Kesepakatan G20 untuk menyediakan dana bagi TCX untuk ditingkatkan secara signifikan akan sangat membantu mengatasi masalah ketidakcocokan mata uang yang mengganggu negara-negara berkembang.

Kelima, perubahan iklim menimbulkan risiko khusus bagi negara berkembang, di mana bencana terkait iklim dapat berubah menjadi bencana keuangan ketika negara-negara tidak dapat memenuhi kewajiban mereka dan akses pasar modal mereka dibatasi. Oleh karena itu, G20 harus mendorong penerbitan obligasi yang lebih luas dengan klausul yang mengatur penangguhan pembayaran jika terjadi peristiwa iklim yang mahal, sejalan dengan obligasi bencana perintis Barbados. Fitch Ratings memberikan peringkat B untuk obligasi Barbados, yang menegaskan keberadaan pasar. Tapi pasar itu akan lebih dalam dan lebih likuid jika lebih banyak pemerintah menerbitkan obligasi semacam itu.

Terakhir, Kerangka Kerja Bersama untuk Perlakuan Utang yang disetujui oleh G20 harus diperbaiki. Kerangka itu dirancang untuk memberi pemerintah China, kreditur utama, kursi di meja, dan untuk memastikan bahwa semua kreditur diperlakukan secara setara.

Namun, lebih dari dua tahun, hanya tiga negara yang mengajukan keringanan utang melalui Common Framework, dan hanya satu, Chad, yang benar-benar mendapatkannya. Kasus bantuan sekarang mendesak. Kepala Bank Dunia dan IMF telah menyarankan agar negara-negara debitur yang tertekan mencari bantuan di bawah Kerangka Kerja Bersama harus menerima perlindungan undang-undang dari penyitaan aset oleh pengadilan nasional saat menangguhkan pembayaran layanan utang. Dibebaskan dari risiko hukum, lebih banyak negara akan menerapkannya.
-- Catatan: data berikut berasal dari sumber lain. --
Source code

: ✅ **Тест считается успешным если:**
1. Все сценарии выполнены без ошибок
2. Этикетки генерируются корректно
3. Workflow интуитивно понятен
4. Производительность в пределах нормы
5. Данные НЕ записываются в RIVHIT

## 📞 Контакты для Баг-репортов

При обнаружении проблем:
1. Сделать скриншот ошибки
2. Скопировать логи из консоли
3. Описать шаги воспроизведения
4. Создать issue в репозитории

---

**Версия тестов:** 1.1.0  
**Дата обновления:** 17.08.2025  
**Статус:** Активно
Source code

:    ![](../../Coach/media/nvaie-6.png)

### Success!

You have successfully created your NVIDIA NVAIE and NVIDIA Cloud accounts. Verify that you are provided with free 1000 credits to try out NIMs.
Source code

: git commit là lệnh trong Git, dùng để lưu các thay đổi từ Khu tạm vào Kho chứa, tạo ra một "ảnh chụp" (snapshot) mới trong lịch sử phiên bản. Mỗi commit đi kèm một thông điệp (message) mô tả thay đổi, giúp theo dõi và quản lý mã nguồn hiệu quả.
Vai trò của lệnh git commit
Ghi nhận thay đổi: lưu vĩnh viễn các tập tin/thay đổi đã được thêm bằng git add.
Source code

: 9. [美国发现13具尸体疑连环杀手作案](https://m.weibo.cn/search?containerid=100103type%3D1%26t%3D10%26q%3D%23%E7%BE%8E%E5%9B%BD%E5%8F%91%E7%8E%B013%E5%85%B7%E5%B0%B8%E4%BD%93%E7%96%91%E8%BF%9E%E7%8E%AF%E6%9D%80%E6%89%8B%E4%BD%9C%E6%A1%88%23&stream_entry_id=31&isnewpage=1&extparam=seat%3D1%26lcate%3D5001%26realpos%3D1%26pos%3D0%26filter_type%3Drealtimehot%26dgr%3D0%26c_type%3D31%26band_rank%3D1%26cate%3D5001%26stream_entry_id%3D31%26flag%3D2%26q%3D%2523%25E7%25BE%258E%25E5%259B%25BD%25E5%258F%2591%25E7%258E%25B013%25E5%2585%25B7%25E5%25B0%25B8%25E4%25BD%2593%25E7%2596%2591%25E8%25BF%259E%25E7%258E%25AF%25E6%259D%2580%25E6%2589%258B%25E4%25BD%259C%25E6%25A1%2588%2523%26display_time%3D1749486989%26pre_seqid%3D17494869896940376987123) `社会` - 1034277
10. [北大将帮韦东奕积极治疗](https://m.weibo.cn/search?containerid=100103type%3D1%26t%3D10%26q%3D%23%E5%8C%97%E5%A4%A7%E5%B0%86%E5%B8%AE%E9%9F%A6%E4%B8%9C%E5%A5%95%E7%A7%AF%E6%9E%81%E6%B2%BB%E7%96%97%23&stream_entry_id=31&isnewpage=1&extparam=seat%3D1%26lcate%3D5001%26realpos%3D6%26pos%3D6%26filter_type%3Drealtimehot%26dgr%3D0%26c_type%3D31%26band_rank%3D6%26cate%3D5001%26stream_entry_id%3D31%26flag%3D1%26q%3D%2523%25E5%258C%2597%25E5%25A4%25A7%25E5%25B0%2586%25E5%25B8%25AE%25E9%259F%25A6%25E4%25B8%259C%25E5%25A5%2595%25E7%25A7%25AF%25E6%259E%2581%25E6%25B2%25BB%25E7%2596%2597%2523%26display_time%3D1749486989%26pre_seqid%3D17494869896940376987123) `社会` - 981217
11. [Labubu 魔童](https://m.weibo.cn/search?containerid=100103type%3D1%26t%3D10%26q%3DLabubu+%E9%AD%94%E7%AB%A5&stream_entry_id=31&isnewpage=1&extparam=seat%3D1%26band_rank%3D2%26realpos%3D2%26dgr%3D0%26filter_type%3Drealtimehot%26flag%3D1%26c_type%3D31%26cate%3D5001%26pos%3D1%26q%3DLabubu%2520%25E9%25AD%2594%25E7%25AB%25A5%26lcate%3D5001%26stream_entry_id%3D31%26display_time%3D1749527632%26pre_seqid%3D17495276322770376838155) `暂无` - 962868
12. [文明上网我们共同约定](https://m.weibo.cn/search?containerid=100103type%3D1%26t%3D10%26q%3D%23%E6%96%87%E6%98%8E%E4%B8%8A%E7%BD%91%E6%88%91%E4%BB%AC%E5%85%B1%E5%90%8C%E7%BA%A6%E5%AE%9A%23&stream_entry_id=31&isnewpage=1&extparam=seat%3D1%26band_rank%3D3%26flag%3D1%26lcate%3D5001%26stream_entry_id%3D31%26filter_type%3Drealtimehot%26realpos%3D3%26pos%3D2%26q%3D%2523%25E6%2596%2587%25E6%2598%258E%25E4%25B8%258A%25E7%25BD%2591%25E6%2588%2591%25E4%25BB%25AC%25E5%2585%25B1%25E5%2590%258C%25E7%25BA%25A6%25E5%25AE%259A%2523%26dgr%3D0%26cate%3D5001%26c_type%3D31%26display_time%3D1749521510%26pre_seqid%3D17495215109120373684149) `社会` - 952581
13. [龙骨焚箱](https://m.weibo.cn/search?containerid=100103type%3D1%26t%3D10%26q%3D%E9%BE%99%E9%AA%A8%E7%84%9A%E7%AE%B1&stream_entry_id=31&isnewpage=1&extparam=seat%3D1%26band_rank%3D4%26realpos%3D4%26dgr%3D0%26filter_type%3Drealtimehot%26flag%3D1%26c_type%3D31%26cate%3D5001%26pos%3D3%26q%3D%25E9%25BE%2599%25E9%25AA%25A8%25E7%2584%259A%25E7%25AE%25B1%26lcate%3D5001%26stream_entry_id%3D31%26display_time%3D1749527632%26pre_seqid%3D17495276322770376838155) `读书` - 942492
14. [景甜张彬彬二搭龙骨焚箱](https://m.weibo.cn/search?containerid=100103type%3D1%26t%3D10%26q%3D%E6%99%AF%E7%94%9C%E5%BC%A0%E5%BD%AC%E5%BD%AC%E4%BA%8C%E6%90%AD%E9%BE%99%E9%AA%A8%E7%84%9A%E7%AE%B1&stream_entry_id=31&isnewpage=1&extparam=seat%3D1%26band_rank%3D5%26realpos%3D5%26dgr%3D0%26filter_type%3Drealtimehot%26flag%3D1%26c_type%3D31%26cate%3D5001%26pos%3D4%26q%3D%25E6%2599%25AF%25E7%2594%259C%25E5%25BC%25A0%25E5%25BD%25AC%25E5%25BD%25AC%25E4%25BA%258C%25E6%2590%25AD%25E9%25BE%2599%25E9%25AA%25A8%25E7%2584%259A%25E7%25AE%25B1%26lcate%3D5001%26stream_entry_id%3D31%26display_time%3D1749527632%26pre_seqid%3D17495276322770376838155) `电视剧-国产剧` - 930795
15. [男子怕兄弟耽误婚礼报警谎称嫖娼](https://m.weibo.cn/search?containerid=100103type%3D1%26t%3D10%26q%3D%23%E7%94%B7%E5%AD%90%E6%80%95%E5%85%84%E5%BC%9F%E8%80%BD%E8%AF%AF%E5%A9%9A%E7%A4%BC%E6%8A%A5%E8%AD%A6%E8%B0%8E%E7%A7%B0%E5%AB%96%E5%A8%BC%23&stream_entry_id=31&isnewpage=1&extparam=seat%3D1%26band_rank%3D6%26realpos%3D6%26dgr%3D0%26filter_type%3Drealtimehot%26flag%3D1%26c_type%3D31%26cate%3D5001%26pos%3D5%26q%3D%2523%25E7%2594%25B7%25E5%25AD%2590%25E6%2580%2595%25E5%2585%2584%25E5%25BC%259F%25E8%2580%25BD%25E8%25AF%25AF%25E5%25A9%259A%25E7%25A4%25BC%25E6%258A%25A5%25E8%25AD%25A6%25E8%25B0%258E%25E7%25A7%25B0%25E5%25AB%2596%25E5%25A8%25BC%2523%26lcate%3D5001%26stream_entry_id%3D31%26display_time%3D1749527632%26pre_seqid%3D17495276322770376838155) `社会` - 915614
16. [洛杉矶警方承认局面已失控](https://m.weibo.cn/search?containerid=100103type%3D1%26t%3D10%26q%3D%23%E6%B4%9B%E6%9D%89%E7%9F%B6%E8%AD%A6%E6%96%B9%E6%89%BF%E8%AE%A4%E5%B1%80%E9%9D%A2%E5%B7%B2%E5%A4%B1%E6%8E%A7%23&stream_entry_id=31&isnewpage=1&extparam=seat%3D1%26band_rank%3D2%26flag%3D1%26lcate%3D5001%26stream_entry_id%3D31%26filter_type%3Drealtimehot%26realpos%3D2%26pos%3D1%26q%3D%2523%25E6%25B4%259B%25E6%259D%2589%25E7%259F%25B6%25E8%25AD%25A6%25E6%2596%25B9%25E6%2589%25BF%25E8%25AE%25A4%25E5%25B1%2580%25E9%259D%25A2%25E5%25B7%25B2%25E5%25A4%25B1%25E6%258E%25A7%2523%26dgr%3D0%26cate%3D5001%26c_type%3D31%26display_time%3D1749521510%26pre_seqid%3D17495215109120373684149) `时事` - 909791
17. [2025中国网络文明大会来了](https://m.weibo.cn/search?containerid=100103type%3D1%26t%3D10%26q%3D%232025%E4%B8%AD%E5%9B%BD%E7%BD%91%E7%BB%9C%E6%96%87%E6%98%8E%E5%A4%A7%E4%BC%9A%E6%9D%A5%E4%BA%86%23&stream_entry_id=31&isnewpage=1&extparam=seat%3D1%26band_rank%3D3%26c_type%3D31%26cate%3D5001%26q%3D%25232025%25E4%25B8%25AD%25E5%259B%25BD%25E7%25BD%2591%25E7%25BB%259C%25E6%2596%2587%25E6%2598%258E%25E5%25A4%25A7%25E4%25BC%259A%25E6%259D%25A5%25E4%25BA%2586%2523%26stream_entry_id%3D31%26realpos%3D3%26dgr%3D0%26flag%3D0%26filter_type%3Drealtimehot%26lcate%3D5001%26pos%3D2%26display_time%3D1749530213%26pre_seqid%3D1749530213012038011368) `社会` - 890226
Namun perlindungan tersebut perlu dilaksanakan oleh pemerintah negara kreditur melalui undang-undang atau perintah eksekutif. G20 harus berkomitmen untuk ini.

Sebenarnya ada sedikit ketidaksepakatan atas unsur-unsur agenda ini. Menerapkannya akan sesuai dengan misi G20 dan membantunya memperbarui tujuannya.

Penulis, Dr.Aswin Rivai,SE.,MM, Pemerhati Ekonomi  Dan Keuangan  UPN Veteran Jakarta.